Awarding body: Industrial Design


  • Funk, Mathias , Promoter

  • Chen, Lin-Lin , Promoter

  • Liang, Rung-Huei , Co-Promoter, External Person


Date of grant: 28 Jun. 2023

Place of publication: Eindhoven, the Netherlands

Publisher: Eindhoven University of Technology

Printed ISBNs: 978-90-386-5798-1

StatusAccepted/In Press: Jun 28 2023

Have you ever imagined a world where your everyday objects could interact and collaborate like the toys in Toy Story? This might sound like a fantasy, but with the integration of sensing and connected technology, it could become a reality. Everyday objects could become aware of each other, share relevant context data, work together, and provide intelligent services that add value to your life. For instance, all the lamps in your house could coordinate to provide optimal lighting for different users (including pets and plants) while saving energy.
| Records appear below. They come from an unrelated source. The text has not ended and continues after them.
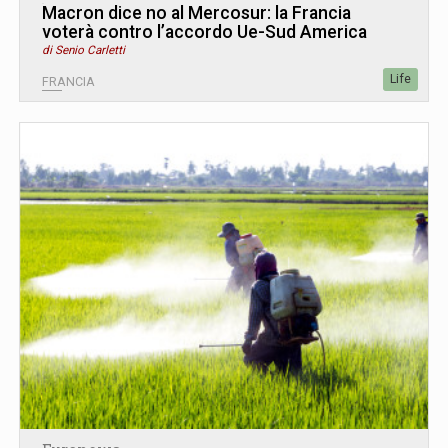
Macron dice no al Mercosur: la Francia
voterà contro l’accordo Ue-Sud America
di Senio Carletti
Life
FRANCIA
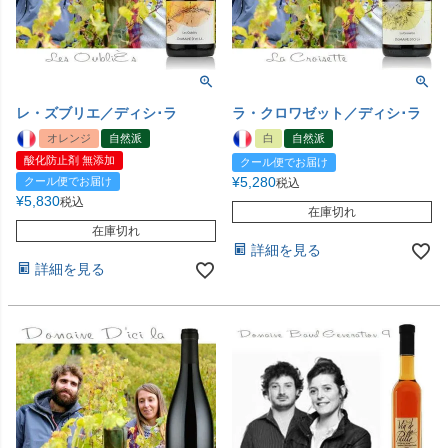
レ・ズブリエ／ディシ･ラ
ラ・クロワゼット／ディシ･ラ
オレンジ
自然派
白
自然派
酸化防止剤 無添加
クール便でお届け
¥
5,280
クール便でお届け
税込
¥
5,830
税込
在庫切れ
在庫切れ
詳細を見る
詳細を見る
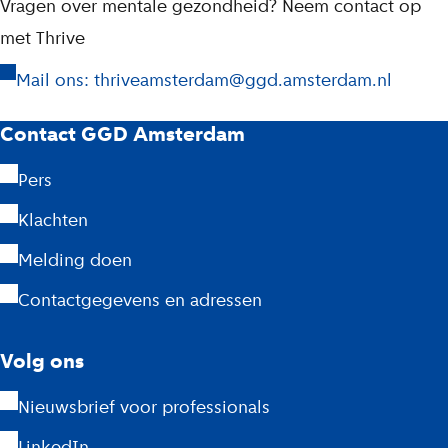
Vragen over mentale gezondheid? Neem contact op
met Thrive
Mail ons: thriveamsterdam@ggd.amsterdam.nl
G
Contact GGD Amsterdam
G
Pers
D
Klachten
A
Melding doen
m
Contactgegevens en adressen
s
Volg ons
t
Nieuwsbrief voor professionals
e
LinkedIn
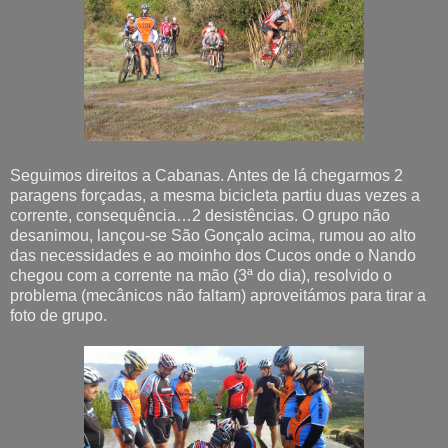
Seguimos direitos a Cabanas. Antes de lá chegarmos 2
paragens forçadas, a mesma bicicleta partiu duas vezes a
corrente, consequência…2 desistências. O grupo não
desanimou, lançou-se São Gonçalo acima, rumou ao alto
das necessidades e ao moinho dos Cucos onde o Nando
chegou com a corrente na mão (3ª do dia), resolvido o
problema (mecânicos não faltam) aproveitámos para tirar a
foto de grupo.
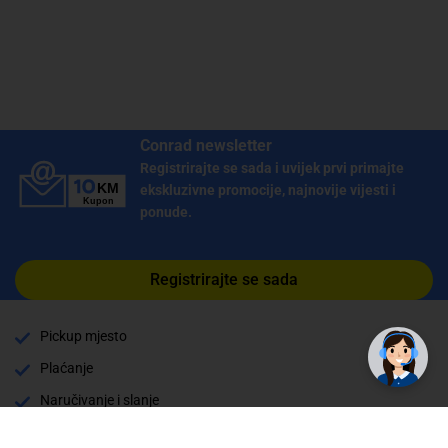
Conrad newsletter
Registrirajte se sada i uvijek prvi primajte
ekskluzivne promocije, najnovije vijesti i
ponude.
Registrirajte se sada
✕
Trebate pomoć? Tu smo! 👋
Pickup mjesto
Plaćanje
Naručivanje i slanje
Povrat i garancija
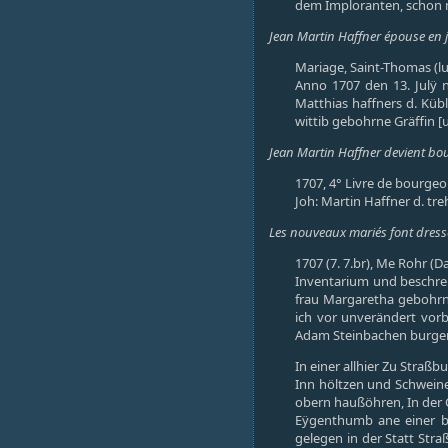
dem Imploranten, schon mi
Jean Martin Haffner épouse en 
Mariage, Saint-Thomas (lut
Anno 1707 den 13. Julÿ 
Matthias haffners d. Kü
wittib gebohrne Gräffin [
Jean Martin Haffner devient bou
1707, 4° Livre de bourgeoi
Joh: Martin Haffner d. tre
Les nouveaux mariés font dresse
1707 (7. 7.br), Me Rohr (D
Inventarium und beschre
frau Margaretha gebohrn
ich vor unverändert vorb
Adam Steinbachen burgers 
In einer allhier Zu Stra
Inn höltzen und Schweine
obern haußöhren, In der 
Eÿgenthumb ane einer beh
gelegen in der Statt Str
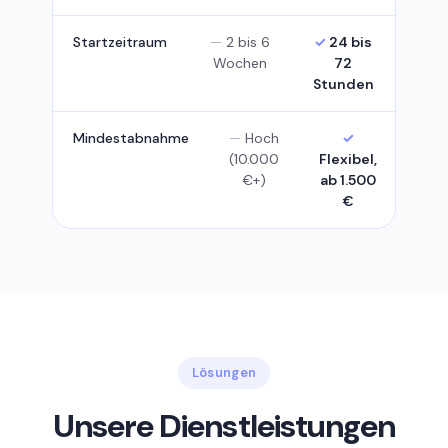
Startzeitraum
2 bis 6
24 bis
Wochen
72
Stunden
Mindestabnahme
Hoch
(10.000
Flexibel,
€+)
ab 1.500
€
Lösungen
Unsere Dienstleistungen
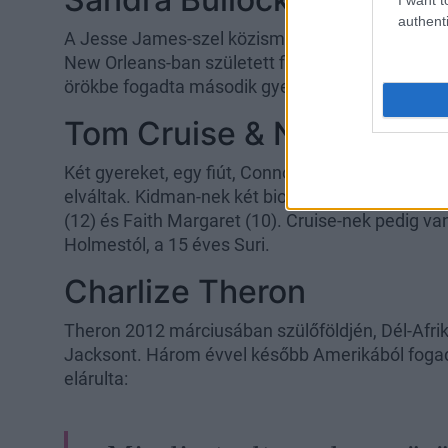
authenti
A Jesse James-szel közismert válása közepette
New Orleans-ban született fiát, Louis-t. Öt évvel
örökbe fogadta második gyermekét, Lailát.
Tom Cruise & Nicole Kid
Két gyereket, egy fiút, Connort és egy lányt, Isa
elváltak. Kidman-nek két biológiai lánya is van f
(12) és Faith Margaret (10). Cruise-nek pedig van
Holmestól, a 15 éves Suri.
Charlize Theron
Theron 2012 márciusában szülőföldjén, Dél-Afri
Jacksont. Három évvel később Amerikából fogad
elárulta:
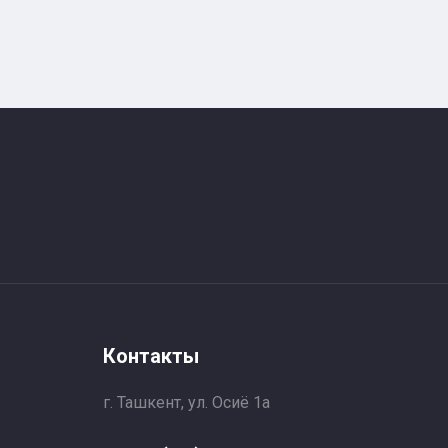
Контакты
г. Ташкент, ул. Осиё 1a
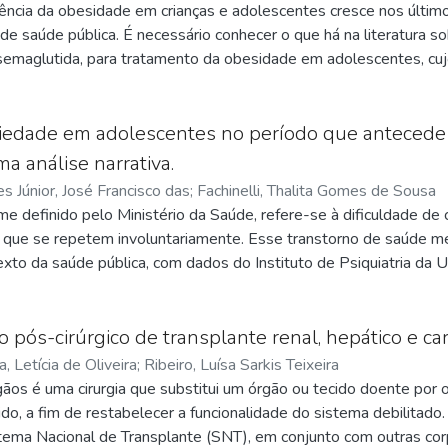
lência da obesidade em crianças e adolescentes cresce nos últi
e saúde pública. É necessário conhecer o que há na literatura so
emaglutida, para tratamento da obesidade em adolescentes, cu
s: Foram utilizados os termos “Adolescent” e “Glucagon Like P
dos artigos. O screening foi realizado por meio da plataforma R
s selecionados. Resultados e Discussão: Foram encontrados 347 
siedade em adolescentes no período que antecede
érios de inclusão. Mostrou-se que, assim como ocorre em adultos
a análise narrativa.
no tratamento da obesidade e de parâmetros associados a essa 
s Júnior, José Francisco das
;
Fachinelli, Thalita Gomes de Sousa
 parte dos eventos adversos são classificados como leves, dentre
me definido pelo Ministério da Saúde, refere-se à dificuldade d
 maior gravidade também puderam ser observados, como colelitíase
que se repetem involuntariamente. Esse transtorno de saúde me
es. Apesar dos resultados, a escassez de resultados dificulta a i
texto da saúde pública, com dados do Instituto de Psiquiatria da
os jovens brasileiros enfrentam quadros de ansiedade. Durante a
andas sociais e emocionais, especialmente no período do Ensino
rises de ansiedade. Este estudo tem como objetivo investigar o
 pós-cirúrgico de transplante renal, hepático e car
período que antecede os exames de ingresso na universidade, i
, Letícia de Oliveira
;
Ribeiro, Luísa Sarkis Teixeira
 emocional, desempenho acadêmico e planejamento de vida, a fi
gãos é uma cirurgia que substitui um órgão ou tecido doente por 
 e educativo que possam mitigar os impactos negativos da ansied
ido, a fim de restabelecer a funcionalidade do sistema debilita
uintes bases de dados: SciELO Brasil e Google Acadêmico. Fora
stema Nacional de Transplante (SNT), em conjunto com outras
If one lamp breaks, it could request other lamps to temporarily take over its duties.


In this thesis, I call such a future an "Awareness of Things" (AoT) vision, where heterogeneous objects can become aware of one another and share contextual data to build a collective understanding of a situation. With different levels of shared awareness, objects would then have different visions and capabilities to form their collaborations with other objects. While sensing and connected technologies are pivotal in this vision, they alone are not adequate for capturing context-relevant data or fostering meaningful collaborations. Moreover, the excessive collection of contextual data can raise serious privacy concerns. This raises a critical question: how can designers instill a level of awareness in objects that not only understand the context but also respect user privacy?


This thesis addresses this question by introducing the concept of object awareness and exploring methods to enable objects to sense, interpret data, and understand the present situation in a manner that is beneficial to the people who interact with them. This vision expands upon the Internet of Things (IoT), emphasizing the importance of contextual data semantics, data-sharing flow, and privacy considerations in the design of object collaborations. Using a Research through Design (RtD) approach, I conducted three design explorations on creating a system of data-enabled objects aligned with the AoT vision. They are: "When People Vanish," "Seeing through Things," and "Constellation Design." These explorations demonstrate how I support designers in designing object awareness from an object-oriented perspective. The findings and reflections from these explorations led to the synthesis of the AoT framework, which provides an overarching structure for future designers and researchers. This framework includes six bottom-up elements that assist in designing object collaborations and identifying new design opportunities.


In essence, this thesis contributes to the field of design by exploring the transformative potential of the Awareness of Things vision. It underscores the critical role of contextual data semantics and privacy considerations in the design of data-enabled objects. By adopting the AoT vision and leveraging the AoT framework, designers and researchers are equipped to sculpt a future where everyday objects, through their awareness and collaboration, potentially enhance people’s daily experiences.